Clark spun around, his super-hearing picking up the distant, rhythmic thrum of Lex's Porsche miles away, but it sounded like a predator's heartbeat. He felt exposed—as if the farmhouse walls were made of glass and Lex was standing on the hill with a telescope, documenting every breath.
"My parents... if they find out Lex is investigating us..." Clark's breath hitched. He looked at his hands—the hands that had crushed the metal Lex was currently analyzing in a lab.
He wasn't just a farm boy anymore. He was a target.
"Ryan, go inside. Stay with my mom. Don't tell anyone else what you heard—not yet," Clark said, his voice dropping into a low, frantic register.
He didn't wait for an answer. He couldn't stay at the farm. If Lex was watching, every second he spent there was a second Lex was recording data. He needed someone who understood the "technical" side of the world—someone who had fixed the Talon's glitches and managed the town's strange phenomena without blinking.
He needed Jeremy.
Clark blurred into a streak of red and blue, moving faster than any human eye could track. He didn't take the truck; he didn't want the GPS signature. He arrived at the back entrance of the Talon in seconds, his chest heaving not from exertion, but from pure, unadulterated panic.

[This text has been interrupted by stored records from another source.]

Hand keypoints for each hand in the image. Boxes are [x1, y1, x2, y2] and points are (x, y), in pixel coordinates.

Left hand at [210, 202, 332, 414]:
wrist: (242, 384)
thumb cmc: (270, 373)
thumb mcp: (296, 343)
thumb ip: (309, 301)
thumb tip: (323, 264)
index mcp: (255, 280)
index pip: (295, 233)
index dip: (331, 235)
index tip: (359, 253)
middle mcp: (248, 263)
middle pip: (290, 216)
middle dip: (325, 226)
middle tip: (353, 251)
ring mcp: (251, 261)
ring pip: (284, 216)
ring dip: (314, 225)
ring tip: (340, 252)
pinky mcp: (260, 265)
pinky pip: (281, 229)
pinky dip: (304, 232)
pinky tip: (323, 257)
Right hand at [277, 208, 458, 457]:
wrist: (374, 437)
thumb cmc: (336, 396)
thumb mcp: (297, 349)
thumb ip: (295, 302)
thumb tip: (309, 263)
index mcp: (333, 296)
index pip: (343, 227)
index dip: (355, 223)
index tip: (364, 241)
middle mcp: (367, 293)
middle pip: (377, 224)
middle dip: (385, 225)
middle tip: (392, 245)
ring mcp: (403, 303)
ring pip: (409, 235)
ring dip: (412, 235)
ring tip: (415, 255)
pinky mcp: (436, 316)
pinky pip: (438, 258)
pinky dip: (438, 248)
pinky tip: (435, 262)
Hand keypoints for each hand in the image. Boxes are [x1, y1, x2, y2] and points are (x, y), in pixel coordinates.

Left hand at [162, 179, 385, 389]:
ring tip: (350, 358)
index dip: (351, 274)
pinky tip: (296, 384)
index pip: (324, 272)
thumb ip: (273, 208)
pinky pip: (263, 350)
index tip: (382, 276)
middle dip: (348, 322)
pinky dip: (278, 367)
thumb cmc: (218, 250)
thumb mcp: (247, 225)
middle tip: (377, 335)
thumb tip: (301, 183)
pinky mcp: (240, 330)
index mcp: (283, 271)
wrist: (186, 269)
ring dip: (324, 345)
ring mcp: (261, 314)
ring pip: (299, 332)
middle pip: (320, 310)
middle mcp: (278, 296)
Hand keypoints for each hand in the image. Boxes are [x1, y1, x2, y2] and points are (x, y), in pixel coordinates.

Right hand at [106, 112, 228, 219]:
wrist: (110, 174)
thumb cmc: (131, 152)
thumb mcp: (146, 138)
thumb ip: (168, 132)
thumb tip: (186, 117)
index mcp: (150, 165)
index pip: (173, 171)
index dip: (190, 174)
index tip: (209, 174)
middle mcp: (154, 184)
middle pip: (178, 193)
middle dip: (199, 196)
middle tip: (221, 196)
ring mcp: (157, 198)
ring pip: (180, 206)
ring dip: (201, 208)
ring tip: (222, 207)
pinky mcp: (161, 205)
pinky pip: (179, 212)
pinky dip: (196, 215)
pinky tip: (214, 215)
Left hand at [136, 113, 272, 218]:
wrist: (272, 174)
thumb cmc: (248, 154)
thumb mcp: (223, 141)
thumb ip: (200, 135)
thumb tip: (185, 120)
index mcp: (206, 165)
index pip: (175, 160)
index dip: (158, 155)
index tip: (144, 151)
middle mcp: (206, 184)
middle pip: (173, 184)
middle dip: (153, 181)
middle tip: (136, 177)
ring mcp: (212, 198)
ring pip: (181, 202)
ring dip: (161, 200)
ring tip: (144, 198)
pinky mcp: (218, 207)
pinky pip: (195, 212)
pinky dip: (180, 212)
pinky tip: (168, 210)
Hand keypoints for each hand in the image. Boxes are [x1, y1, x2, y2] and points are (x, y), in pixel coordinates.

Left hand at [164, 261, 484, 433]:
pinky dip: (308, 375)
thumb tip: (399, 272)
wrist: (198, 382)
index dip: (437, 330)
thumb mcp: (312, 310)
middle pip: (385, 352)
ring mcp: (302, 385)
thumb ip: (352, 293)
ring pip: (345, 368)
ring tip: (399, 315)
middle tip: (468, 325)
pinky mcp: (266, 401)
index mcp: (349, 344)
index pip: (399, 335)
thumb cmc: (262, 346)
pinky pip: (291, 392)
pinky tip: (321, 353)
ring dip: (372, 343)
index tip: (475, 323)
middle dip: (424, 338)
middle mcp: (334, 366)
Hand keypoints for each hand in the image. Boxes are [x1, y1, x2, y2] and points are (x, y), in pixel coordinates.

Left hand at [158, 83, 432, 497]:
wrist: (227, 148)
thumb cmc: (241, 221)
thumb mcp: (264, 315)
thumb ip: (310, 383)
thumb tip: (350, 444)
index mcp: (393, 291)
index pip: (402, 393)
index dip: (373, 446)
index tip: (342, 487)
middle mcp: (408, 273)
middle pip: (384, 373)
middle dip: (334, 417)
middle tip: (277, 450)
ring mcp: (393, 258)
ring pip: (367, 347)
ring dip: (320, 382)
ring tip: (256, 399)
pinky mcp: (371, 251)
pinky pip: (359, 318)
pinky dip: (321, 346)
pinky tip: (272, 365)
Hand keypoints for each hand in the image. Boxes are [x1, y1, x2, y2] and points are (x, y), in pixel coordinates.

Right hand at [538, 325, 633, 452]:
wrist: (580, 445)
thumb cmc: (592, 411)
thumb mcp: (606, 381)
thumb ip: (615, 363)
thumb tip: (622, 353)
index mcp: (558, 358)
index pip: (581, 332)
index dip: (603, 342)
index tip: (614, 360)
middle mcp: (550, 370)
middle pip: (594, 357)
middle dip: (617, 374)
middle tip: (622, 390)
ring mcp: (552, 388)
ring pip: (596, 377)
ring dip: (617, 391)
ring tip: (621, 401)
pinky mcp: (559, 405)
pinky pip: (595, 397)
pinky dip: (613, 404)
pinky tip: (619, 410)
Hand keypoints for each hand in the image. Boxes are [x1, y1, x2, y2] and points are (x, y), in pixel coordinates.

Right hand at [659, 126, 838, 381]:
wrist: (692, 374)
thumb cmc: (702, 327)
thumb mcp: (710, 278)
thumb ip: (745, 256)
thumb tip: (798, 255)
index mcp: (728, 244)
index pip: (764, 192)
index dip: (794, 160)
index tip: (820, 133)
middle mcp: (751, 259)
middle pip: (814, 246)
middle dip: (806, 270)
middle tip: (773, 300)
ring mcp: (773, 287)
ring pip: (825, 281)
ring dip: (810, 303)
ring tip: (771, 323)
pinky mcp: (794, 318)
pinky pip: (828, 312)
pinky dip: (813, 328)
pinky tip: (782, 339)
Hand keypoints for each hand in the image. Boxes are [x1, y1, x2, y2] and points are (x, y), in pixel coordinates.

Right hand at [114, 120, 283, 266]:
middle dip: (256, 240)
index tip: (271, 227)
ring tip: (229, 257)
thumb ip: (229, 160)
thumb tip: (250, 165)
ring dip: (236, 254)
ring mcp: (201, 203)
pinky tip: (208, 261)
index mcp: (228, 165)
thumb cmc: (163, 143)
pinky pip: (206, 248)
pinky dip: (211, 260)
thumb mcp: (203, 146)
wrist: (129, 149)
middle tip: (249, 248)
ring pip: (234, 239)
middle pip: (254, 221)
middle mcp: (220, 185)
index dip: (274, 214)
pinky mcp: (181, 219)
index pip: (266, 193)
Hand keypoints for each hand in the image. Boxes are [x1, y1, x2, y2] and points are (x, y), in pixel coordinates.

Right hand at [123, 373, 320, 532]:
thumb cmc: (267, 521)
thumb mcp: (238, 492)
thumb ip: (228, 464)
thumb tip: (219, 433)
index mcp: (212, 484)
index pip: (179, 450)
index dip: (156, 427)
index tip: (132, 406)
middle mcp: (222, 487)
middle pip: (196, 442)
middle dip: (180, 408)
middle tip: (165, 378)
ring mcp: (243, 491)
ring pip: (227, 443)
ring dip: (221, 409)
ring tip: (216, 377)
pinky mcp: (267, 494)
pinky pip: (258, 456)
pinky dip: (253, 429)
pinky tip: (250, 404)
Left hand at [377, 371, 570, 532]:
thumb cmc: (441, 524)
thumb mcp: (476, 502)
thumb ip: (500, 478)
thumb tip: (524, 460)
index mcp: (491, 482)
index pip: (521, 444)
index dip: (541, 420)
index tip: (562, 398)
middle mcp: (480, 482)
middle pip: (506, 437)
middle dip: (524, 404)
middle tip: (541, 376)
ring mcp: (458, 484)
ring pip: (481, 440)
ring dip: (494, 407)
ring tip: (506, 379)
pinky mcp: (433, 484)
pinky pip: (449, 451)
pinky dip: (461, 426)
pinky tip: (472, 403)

He found Jeremy in the basement, bathed in the green glow of his monitors. Jeremy didn't look surprised to see him. He didn't even turn around.
"You look like you've seen a ghost, Clark," Jeremy said, his voice smooth and disturbingly calm.
"Lex knows," Clark blurted out, stumbling toward the desk. "He has a lab, Jeremy. He's been tracking me. He has pieces of his car... he has evidence from the woods. He's going to expose me. He's going to take everything."
Jeremy turned his chair slowly, his emerald eyes coolly assessing Clark's breakdown.
"I need your help," Clark pleaded, his hands trembling. "You... you know how to handle the Shards. You know how to make people forget things, like you did with the others. Please. You have to make Lex forget. You have to wipe the files. Make him forget I have powers."